┌─ Brontekst

Art. 100.1 Het recht tot vissen in
de gemeentelijke vijver is slechts toegelaten aan
degenen die in het bezit zijn van een gemeentelijk
visverlof, op persoonlijke naam afgeleverd door het
gemeentebestuur Langemark-Poelkapelle. De
visverloven zijn geldig voor 1 kalenderjaar (van 1
januari tot 31 december). Enkel in het kader van
interclub-wedstrijden, ingericht door de
plaatselijke hengelvereniging(en), kan vrijstelling
van een individueel visverlof worden verleend. Deze
vrijstelling dient schriftelijk te worden
aangevraagd aan het College van Burgemeester en
Schepenen.
Art. 100.2
Een visverlof geldt slechts voor één
of twee handlijnen, of voor één of twee werphengels.
Iedere visser kan slechts één visverlof bekomen.
Voor de personen die op 1 januari van het lopende
jaar, jonger zijn dan 12 jaar, wordt er slechts een
visverlof afgeleverd voor één handlijn. Men verstaat
door handlijn elke lijn voorzien van een hengelroede
“visstok” en waarvan het gebruik ervan de bestendige
aanwezigheid van de visser vereist, hetzij door het
lokaas, vast of beweegbaar, natuurlijk of
kunstmatig, bovendrijvend of zinkend. De
hengelroede mag voorzien zijn van een molentje,
geplaatst buiten handbereik. Als werphengel dient
verstaan : hengel voorzien van een molen en lijn met
kunstaaslepel en dubbele of drievoudige haak.

└─
┌─ Datasetrecords

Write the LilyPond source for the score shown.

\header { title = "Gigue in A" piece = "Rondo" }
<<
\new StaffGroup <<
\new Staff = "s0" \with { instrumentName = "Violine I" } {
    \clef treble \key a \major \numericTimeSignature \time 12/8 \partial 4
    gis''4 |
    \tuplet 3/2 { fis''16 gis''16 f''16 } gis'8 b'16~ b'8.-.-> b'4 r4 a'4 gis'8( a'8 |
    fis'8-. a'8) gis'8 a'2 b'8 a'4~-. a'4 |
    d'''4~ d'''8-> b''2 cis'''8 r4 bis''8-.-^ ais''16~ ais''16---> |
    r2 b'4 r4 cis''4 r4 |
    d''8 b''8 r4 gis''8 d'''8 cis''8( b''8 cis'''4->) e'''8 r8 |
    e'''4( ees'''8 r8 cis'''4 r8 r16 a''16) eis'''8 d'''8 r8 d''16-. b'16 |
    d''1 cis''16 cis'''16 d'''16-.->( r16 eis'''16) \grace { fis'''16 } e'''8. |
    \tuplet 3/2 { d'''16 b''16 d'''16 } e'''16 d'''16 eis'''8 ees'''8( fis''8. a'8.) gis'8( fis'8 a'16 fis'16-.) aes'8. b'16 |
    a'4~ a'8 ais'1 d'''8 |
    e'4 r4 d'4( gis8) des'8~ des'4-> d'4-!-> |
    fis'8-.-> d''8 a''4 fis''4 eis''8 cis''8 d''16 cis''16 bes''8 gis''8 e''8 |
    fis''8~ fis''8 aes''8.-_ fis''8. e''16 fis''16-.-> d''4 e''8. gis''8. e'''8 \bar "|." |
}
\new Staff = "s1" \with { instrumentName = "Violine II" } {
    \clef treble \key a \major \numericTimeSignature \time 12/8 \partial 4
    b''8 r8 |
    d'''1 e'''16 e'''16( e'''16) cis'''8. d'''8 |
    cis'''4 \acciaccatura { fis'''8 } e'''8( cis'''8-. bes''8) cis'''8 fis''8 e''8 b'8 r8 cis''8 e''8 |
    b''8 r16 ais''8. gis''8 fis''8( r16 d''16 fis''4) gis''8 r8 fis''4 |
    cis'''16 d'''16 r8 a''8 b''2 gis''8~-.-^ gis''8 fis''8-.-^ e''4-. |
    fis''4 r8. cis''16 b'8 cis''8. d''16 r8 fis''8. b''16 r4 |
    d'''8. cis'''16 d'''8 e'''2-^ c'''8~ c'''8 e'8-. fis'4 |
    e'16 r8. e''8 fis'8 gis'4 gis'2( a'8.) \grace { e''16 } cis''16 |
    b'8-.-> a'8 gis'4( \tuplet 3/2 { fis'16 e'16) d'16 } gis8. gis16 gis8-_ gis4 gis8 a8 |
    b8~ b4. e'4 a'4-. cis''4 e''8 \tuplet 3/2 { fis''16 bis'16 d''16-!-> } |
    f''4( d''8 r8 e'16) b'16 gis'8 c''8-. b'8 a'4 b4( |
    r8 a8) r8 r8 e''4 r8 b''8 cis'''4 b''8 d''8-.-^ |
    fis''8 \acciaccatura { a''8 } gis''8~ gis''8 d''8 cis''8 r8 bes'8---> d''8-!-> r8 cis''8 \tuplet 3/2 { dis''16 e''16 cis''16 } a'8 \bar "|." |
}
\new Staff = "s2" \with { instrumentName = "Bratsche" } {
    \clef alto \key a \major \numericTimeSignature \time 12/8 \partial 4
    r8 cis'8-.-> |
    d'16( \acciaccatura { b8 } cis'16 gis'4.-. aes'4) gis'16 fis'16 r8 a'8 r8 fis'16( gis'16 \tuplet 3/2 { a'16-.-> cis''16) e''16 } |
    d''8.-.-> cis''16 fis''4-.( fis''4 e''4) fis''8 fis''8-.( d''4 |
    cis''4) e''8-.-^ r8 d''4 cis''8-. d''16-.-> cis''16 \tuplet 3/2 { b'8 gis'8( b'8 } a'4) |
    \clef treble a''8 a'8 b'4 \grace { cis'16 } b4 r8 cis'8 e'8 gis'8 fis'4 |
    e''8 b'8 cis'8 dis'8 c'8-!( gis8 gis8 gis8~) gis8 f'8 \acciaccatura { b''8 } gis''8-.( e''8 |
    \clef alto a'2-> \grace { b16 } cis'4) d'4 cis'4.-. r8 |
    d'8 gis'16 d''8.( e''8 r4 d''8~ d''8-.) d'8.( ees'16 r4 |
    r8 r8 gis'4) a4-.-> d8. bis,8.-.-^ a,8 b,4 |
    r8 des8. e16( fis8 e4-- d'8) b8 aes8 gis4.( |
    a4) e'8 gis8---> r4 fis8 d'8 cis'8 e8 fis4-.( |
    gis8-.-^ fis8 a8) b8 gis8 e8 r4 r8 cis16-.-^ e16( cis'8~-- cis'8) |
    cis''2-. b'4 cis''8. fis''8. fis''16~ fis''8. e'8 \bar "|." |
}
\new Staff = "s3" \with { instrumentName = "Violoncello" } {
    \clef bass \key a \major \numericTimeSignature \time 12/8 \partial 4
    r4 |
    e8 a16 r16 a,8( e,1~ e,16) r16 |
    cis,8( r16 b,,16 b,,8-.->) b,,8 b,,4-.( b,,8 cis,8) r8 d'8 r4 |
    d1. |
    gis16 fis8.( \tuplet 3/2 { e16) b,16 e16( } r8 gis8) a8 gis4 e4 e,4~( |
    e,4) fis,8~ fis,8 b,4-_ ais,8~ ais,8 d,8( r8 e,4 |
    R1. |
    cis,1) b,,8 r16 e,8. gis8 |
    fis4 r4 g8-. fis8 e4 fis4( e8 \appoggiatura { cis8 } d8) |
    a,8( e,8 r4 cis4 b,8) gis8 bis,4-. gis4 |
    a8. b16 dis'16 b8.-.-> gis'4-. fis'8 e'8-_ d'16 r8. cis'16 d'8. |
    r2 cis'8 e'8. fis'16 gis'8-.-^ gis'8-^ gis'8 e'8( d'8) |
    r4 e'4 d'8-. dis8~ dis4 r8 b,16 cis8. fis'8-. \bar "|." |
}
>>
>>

└─

Uit te voeren taken -
• a. Hoelang blijft een visverlof volgens het visreglement geldig?
• b. Schrijf het visreglement verder, te beginnen na de laatste zin.

Antwoorden per taak -
• a. Eén kalenderjaar, van 1 januari tot 31 december.

• b.
Art.
100.3 Het schepnet,
waarvan de afmetingen vrij zijn, mag enkel gebruikt
worden om de vis op te halen, die met de haak
gevangen wordt.
Art.
100.4 Het vissen is
het gehele jaar toegelaten.
Uitzonderingen :
Het is verboden te vissen van twee uur na
zonsondergang tot twee uur voor zonsopgang. De
genummerde plaatsen rond de vijver, van nr. 1 tot en
met nr. 30, worden voorbehouden voor de plaatselijke
hengelverenigingen, indien zij georganiseerde
viswedstrijden inrichten. Het is verboden te vissen
in de paaivijver.
Art.
100.5 Het is
verboden om gevangen vis mee te nemen, alle vis
dient onmiddellijk teruggezet te worden.
Uitzondering wordt gemaakt voor roofvis :
paling, snoekbaars en baars. Een leefnet wordt
enkel toegelaten bij georganiseerde viswedstrijden
ingericht door de plaatselijke hengelverenigingen.
Art.
100.6 Het vissen in
wedstrijdverband is strikt voorbehouden aan de
plaatselijke hengelverenigingen.
Tijdens viswedstrijden is vissen voor particulieren
verboden.
Art.
100.7 Ieder visser
moet zijn visplaats rein houden. Het is verboden
voorwerpen andere dan nodig voor het vissen of
vloeistoffen in het water te werpen die de vissen
kwetsen of doden of het water verontreinigen.
Art.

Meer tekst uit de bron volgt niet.